The extraction reliability issues were mainly in the crushing and conveyor systems in our mine trains; these will be renewed or replaced by the end of 2014 as part of Syncrude’s mine train projects. At the Aurora North Mine, the crushers and material handling components have already been rebuilt as part of the train relocation project, and the trains have been performing very well. At the Mildred Lake Mine, new mine trains should be in operation before the end of the year. These trains feature greater capacity and wet crushing technology, which should improve reliability (see Mining Technology section).
Production in 2013 was also impacted by extended turnarounds of the Coker 8-1, LC-Finer and secondary upgrading units. Syncrude has identified inefficiencies in turnaround planning and scheduling, and will incorporate that knowledge into future turnarounds.
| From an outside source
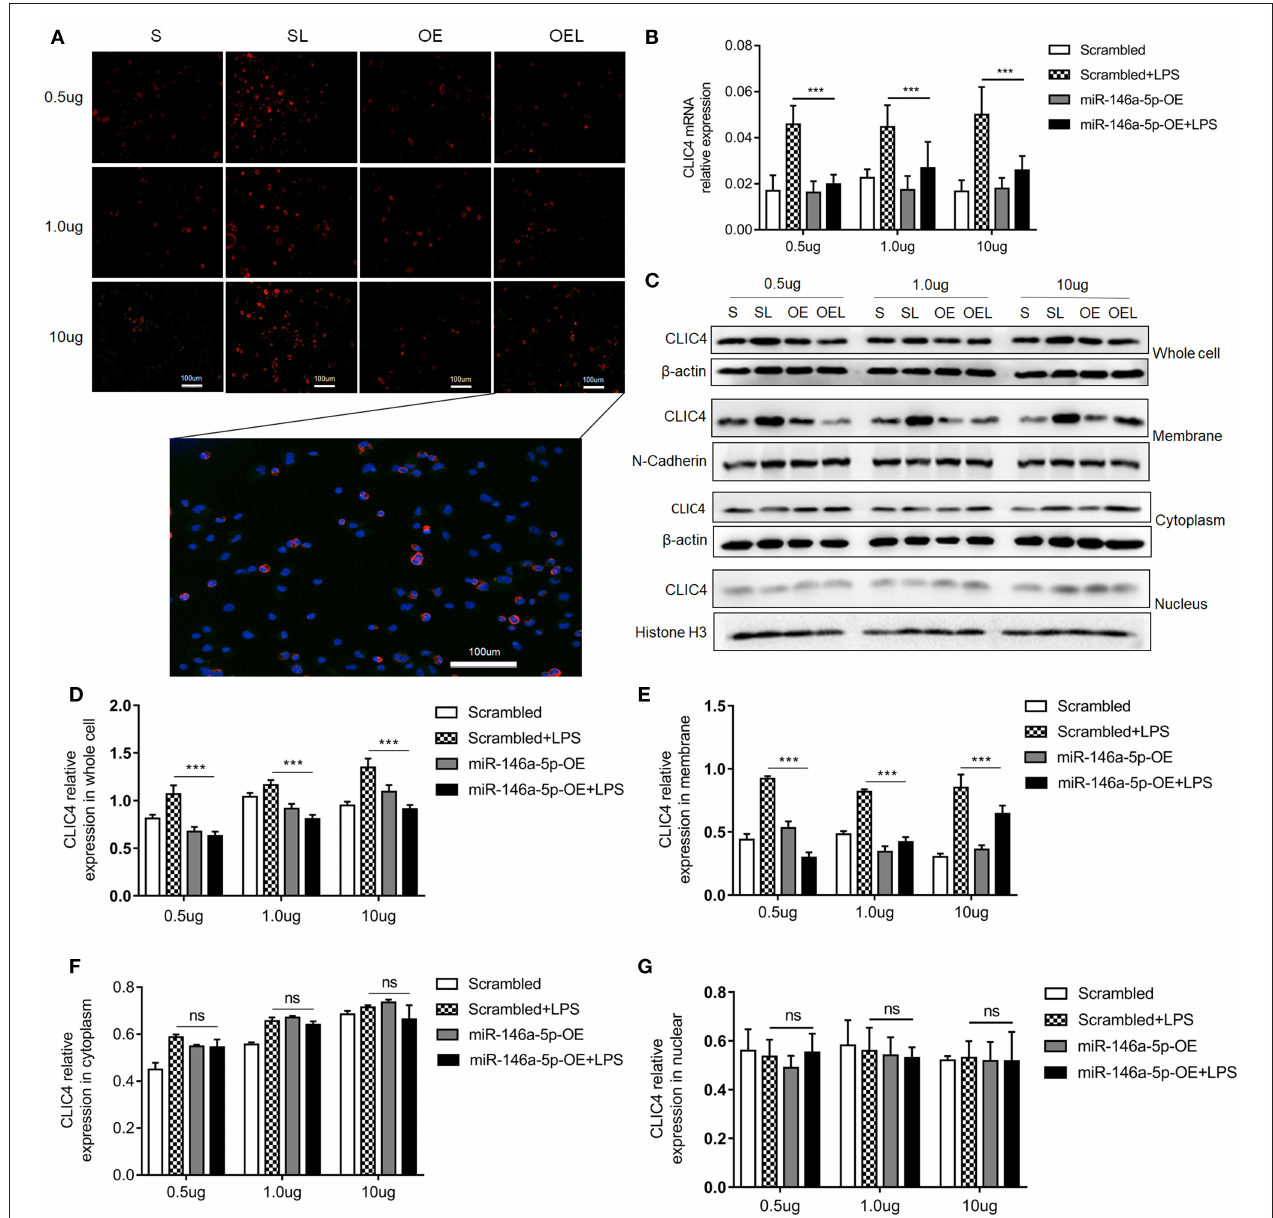
FIGURE 6 | CLIC4 expression level in macrophage subcellular fraction after miR-146a-5p overexpression sequence pre-incubation followed by LPS/ATP stimulation. (A) Immunofluorescence showing the CLIC4 expression level after miR-146a-5p overexpression sequence pre-incubation followed by 0.5 µ g/ml LPS + 5mM ATP, 1.0 µ g/ml LPS + 5mM ATP, or 10 µ g/ml LPS + 5mM ATP stimulation. The representative merged picture of CLC4 and DAPI is shown at the bottom of panel A. (B) CLIC4 mRNA expression level after miR-146a-5p overexpression sequence pre-incubation followed by 0.5 µ g/ml LPS + 5mM ATP, 1.0 µ g/ml LPS + 5mM ATP, or 10 µ g/ml LPS + 5mM ATP stimulation ( n = 6 per group). (C) CLIC4 protein expression levels in the whole cell, membrane, cytoplasm, and nucleus of macrophage after miR-146a-5p overexpression sequence pre-incubation followed by 0.5 µ g/ml LPS + 5mM ATP, 1.0 µ g/ml LPS + 5mM ATP, or 10 µ g/ml LPS + 5mM ATP stimulation. (D–G) The statistics of CLIC4 protein levels of (C) the whole cell, membrane, cytoplasm, and nucleus of macrophage ( n = 4 per group). Scrambled (S), miR-146a-5p scrambled sequence; Scrambled + LPS (SL), miR-146a-5p scrambled sequence + LPS; miR-146a-5p-OE (OE), miR-146a-5p overexpression sequence; miR-146a-5p-OE + LPS (OEL), miR-146a-5p overexpression sequence + LPS. *** P < 0.001. ns, no statistical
Syncrude is focused on improving reliability to unlock higher production levels from the current facility and, as always, managing costs. They remain committed to implementing comprehensive systems and processes to grow production volumes over the longterm. Significant progress was achieved in 2013.
ExxonMobil’s proprietary Operations Integrity Management System (OIMS) was fully implemented last year. OIMS establishes expectations and requirements for addressing safety, health, environmental and social risk. This system is proven in ExxonMobil’s world-leading refinery operations and made available to Syncrude as part of the Management Services Agreement (MSA). Work under the MSA has also identified several initiatives to help remove production constraints.
Upgrades are currently being made on the bitumen centrifuges to reduce solids in the bitumen froth entering the upgrader, which was leading to leaks and unexpected downtime. Analysis also indicated enhancements on heat exchangers would improve the functioning of Syncrude’s hydrogen plants. Modifications on the bitumen centrifuges and hydrogen plants are scheduled to be complete in 2014, and should help reduce outages that resulted in the loss of millions of barrels of production in recent years."
Sorry for the long excerpt but two things caught my attention.
1) we are getting more visibility into what went wrong with production,and the learnings and plans to improve
2) as a result it inspires more confidence that production will improve. I would prefer even more with time lines etc, but it is an improvement.
Lastly I am looking for info about higher capex in 2015-2017. What I have read so far is that syncrude is ahead of plan under budget and expects to be completed in early
2015. Can you provide the capex detail?